Cars are just money pits, so I
minimize car costs and invest in my property instead. Buy a $2000
car that I can repair myself, not much to fail, no labor costs, no
collision insurance bills, and parts are sooo much cheaper. Drive
it to 250,000 miles.
My cars from the 60s had a lot of maintenance, but my late 70s have all
kinds of improvements. Electronic alternator, HEI, valve
rotators, hardened valve seats, plus all the stainless plumbing I put
in. The late cars might be built as well, but with 4 times as
many parts there is no way to easily/economically maintain them.
And no drive train can outlast an Olds small block and a THM (Turbo
Hydramatic) 400 transmission.
Short and Long Term Preventive Maintenace Schedule (Time
change oil/filter, grease, inspect
things like engine/trans mounts, leaks
check and tweak alignment
check wheel bearings and brakes
change transmission oil and filter
clean air filter
gap or replace plugs
change water pump
inspect/change rear axle oil
change alternator front bearing
change alernator brushes and rear bearing
change timing chain
change U joints
consider transmision (400 switch pitch)
change rear suspension rubber bushings
recore (custom 4 row) radiator
rebuild front end
consider rear axle swap
consider engine swap
change all coolant hoses
change brake, fuel (EFI high presure),
and power steering hoses
check condition of gas tank
swap brake cylinders and calipers.

» **Goal**: Reproduce the car maintenance passage verbatim, from "Cars are just" to "easily/economically maintain them.".

» **Data items**:
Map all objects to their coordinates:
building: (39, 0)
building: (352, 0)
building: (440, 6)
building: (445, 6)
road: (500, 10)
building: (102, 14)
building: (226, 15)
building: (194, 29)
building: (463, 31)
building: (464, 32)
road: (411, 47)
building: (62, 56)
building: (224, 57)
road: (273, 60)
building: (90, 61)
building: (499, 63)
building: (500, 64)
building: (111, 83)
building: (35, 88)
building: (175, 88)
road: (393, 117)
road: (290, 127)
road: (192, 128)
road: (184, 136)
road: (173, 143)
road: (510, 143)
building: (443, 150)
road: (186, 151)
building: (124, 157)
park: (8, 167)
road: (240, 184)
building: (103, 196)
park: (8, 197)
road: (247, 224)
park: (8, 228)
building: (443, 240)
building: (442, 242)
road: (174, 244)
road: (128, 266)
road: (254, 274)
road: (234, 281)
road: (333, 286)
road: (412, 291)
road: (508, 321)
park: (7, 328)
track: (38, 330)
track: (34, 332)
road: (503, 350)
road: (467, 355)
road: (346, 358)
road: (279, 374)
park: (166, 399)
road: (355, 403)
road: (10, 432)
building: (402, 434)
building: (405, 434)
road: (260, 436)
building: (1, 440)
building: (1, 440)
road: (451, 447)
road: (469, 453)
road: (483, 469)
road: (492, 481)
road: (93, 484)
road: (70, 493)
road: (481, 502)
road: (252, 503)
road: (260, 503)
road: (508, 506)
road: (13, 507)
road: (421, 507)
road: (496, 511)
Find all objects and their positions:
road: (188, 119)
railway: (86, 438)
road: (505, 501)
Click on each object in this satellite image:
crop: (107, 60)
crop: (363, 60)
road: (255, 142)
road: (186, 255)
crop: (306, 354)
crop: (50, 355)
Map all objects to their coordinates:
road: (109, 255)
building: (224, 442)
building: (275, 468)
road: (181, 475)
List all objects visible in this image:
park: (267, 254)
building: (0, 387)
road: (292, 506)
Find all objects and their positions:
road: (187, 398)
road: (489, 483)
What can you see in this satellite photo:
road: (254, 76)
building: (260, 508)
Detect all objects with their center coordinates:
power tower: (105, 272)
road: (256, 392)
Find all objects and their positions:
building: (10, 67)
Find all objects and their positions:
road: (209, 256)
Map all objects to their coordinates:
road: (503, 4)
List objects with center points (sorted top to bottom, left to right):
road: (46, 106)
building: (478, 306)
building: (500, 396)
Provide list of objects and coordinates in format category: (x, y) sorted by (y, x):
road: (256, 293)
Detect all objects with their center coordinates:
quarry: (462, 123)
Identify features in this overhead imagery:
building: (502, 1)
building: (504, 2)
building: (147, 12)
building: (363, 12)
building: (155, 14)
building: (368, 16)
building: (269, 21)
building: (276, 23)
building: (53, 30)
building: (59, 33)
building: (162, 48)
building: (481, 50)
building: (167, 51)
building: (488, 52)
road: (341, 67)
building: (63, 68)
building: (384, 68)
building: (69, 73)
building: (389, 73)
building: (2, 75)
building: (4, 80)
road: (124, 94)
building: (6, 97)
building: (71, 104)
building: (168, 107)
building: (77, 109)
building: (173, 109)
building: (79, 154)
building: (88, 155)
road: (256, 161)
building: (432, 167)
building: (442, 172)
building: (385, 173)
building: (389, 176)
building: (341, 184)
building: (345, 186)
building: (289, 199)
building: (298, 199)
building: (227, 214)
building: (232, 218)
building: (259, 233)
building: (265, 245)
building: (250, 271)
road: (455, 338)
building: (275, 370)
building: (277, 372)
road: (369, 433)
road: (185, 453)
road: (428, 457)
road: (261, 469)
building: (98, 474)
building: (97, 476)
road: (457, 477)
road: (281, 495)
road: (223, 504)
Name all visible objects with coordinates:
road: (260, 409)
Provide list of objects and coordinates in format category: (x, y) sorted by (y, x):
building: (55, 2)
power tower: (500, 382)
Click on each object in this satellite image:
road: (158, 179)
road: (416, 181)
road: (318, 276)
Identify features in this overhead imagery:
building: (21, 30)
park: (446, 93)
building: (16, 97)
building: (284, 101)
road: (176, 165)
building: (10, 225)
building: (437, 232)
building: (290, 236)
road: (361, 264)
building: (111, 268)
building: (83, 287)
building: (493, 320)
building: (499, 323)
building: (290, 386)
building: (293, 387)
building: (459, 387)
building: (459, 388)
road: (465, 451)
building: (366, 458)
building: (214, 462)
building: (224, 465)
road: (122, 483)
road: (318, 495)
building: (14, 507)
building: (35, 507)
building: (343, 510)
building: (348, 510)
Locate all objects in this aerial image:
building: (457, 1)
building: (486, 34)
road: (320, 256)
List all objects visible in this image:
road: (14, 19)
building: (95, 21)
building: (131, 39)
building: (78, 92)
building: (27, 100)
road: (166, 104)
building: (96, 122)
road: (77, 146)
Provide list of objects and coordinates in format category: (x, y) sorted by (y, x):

» **Problem solution**:
Cars are just money pits, so I
minimize car costs and invest in my property instead. Buy a $2000
car that I can repair myself, not much to fail, no labor costs, no
collision insurance bills, and parts are sooo much cheaper. Drive
it to 250,000 miles.
My cars from the 60s had a lot of maintenance, but my late 70s have all
kinds of improvements. Electronic alternator, HEI, valve
rotators, hardened valve seats, plus all the stainless plumbing I put
in. The late cars might be built as well, but with 4 times as
many parts there is no way to easily/economically maintain them.